Assignment.
Check every line of the data for the string "ontvankelijk" and copy the ones that have it.

Source material.
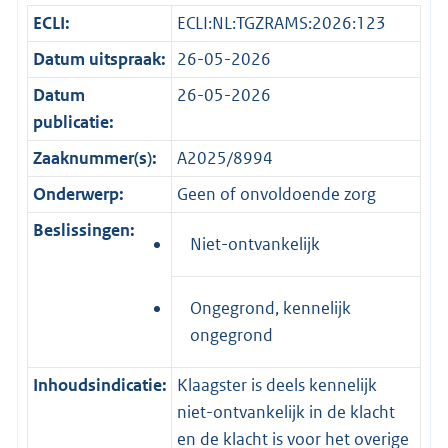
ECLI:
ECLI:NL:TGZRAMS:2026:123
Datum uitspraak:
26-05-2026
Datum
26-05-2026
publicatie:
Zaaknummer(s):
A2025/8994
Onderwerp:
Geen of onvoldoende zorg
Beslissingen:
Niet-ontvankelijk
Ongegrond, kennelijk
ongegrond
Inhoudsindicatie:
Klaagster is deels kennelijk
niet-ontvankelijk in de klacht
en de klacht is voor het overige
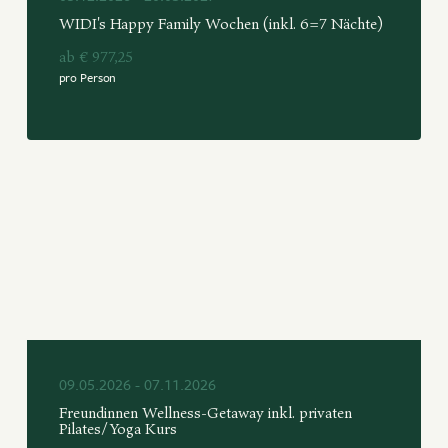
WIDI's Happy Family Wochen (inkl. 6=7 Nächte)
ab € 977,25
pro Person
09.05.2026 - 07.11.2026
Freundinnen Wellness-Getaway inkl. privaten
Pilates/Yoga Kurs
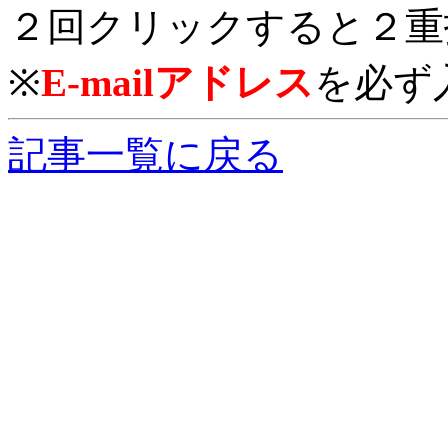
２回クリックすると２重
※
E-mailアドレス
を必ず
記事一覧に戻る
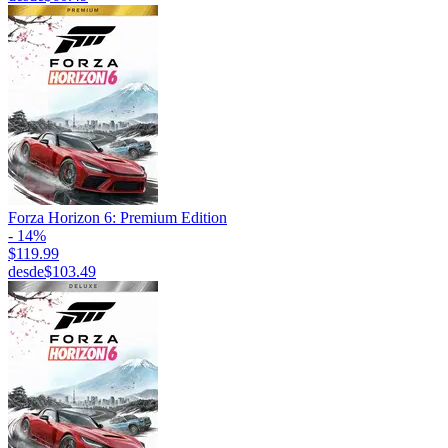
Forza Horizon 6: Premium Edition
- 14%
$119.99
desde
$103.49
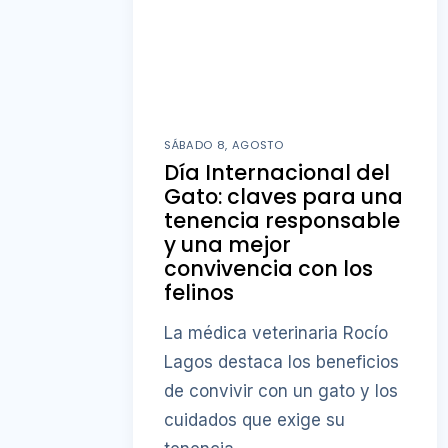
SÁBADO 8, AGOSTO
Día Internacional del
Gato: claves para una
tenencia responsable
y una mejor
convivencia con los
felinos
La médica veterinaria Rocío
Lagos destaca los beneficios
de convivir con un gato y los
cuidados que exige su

Written solution.
Niet-ontvankelijk
niet-ontvankelijk in de klacht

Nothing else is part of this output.